Many opponents also cheered Charter Lau, who was a key player in the opposition to the Burnaby school board’s anti-homophobia policy in 2011. Lau, a Burnaby resident who says he spends more time in Vancouver, said parents need to have more say on this policy.
“We don’t have to rush it, in my opinion,” he said. “Your challenge is to make a good policy that appeals to both sides so that every child, both trans and non-trans, will be protected and be welcomed in the school.”
Hesther Chan expressed concern for children who may later regret their transition.
“I’m a very concerned parent. I believe this transgender issue requires extensive research and consultation, and there are many side effects of the hormonal blockers and [it] will be extremely damaging to a child’s physical and emotional health if he or she takes hormonal blockers for a long time,” she said. “It will be very traumatic for the child as the development of the sexual organs has already been greatly interfered with by hormonal therapy, and I believe we should leave this to medical professionals.”
Karen Chan said the policy attempts to regulate feelings and expressions of attitude instead of behaviours. She takes issue with the board’s proposed commitment to implement a measure that will “define appropriate expectations, language, behaviours and actions in order to prevent discrimination and harassment” and “ensure that homophobic and transphobic complaints are taken seriously and dealt with expeditiously and effectively through consistently applied policy and procedures.”

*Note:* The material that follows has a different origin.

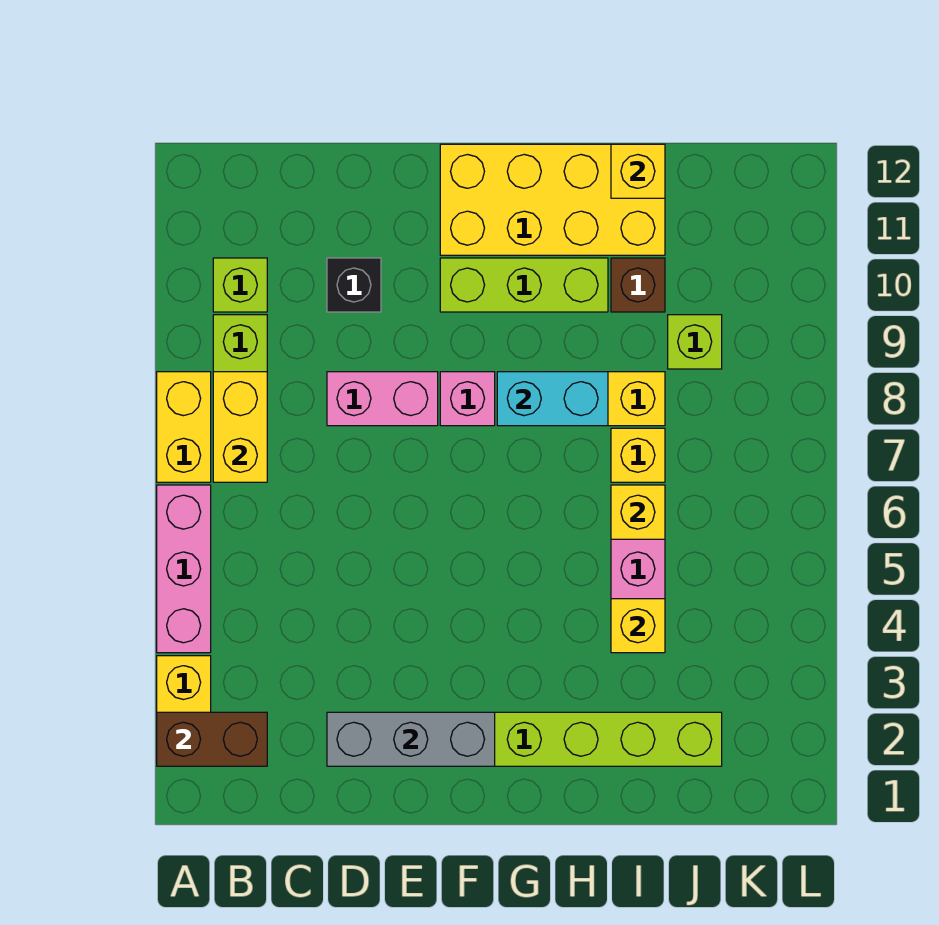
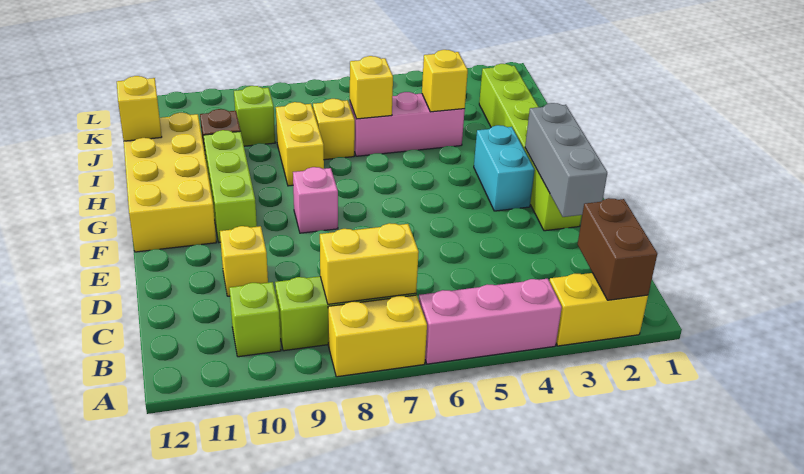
pink 1x2 brick [327,372,438,426] -> none
black 1x1 brick [327,258,381,312] -> yellow 1x1 brick [220,226,268,296]
cyan 1x2 brick [497,372,608,426] -> cyan 1x2 brick moved to [474,125,535,211]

“When I look at the glossary of what homophobia and transphobia means,” she said, “it means an expression of fear. Fear is an emotion, and it’s not healthy to suppress a child’s emotion, and we should allow the child to express that emotion and we should not punish them or discipline them because of that emotion.”
Andrea Szewchuk, a family physician with four years’ experience working with gender-diverse and trans communities, said the 2004 policy no longer meets the needs of today’s youth.
“These youth we are discussing are highly vulnerable,” said Szewchuk, who identifies as gender non-binary. “A national study in 2010, long after the last VSB policy was put into place, showed that nearly 80 percent of trans kids felt unsafe in their own schools, and when half of them went for help it was not to be found. So it’s very clear that current policy is not doing enough to support our kids.”
Fiona Chen, a proud mother of a gender-nonconforming child, said the policy would better protect her child and other gender-nonconforming students.
She spoke about her child’s struggle with coming out in Grade 5 and praised the support provided by VSB teachers and administrators. “And I tell you, [during] this process she was depressed and had a lot of anxiety, and six months later, through the help from the school and with the help of the school principal and teachers and supportive classmate, he’s much happier and more confident at school. It’s a day-and-night difference, I will tell you. So that’s why I’m here to support this proposed policy. This policy is not coming out of nowhere. It’s the result of the needs of these students.”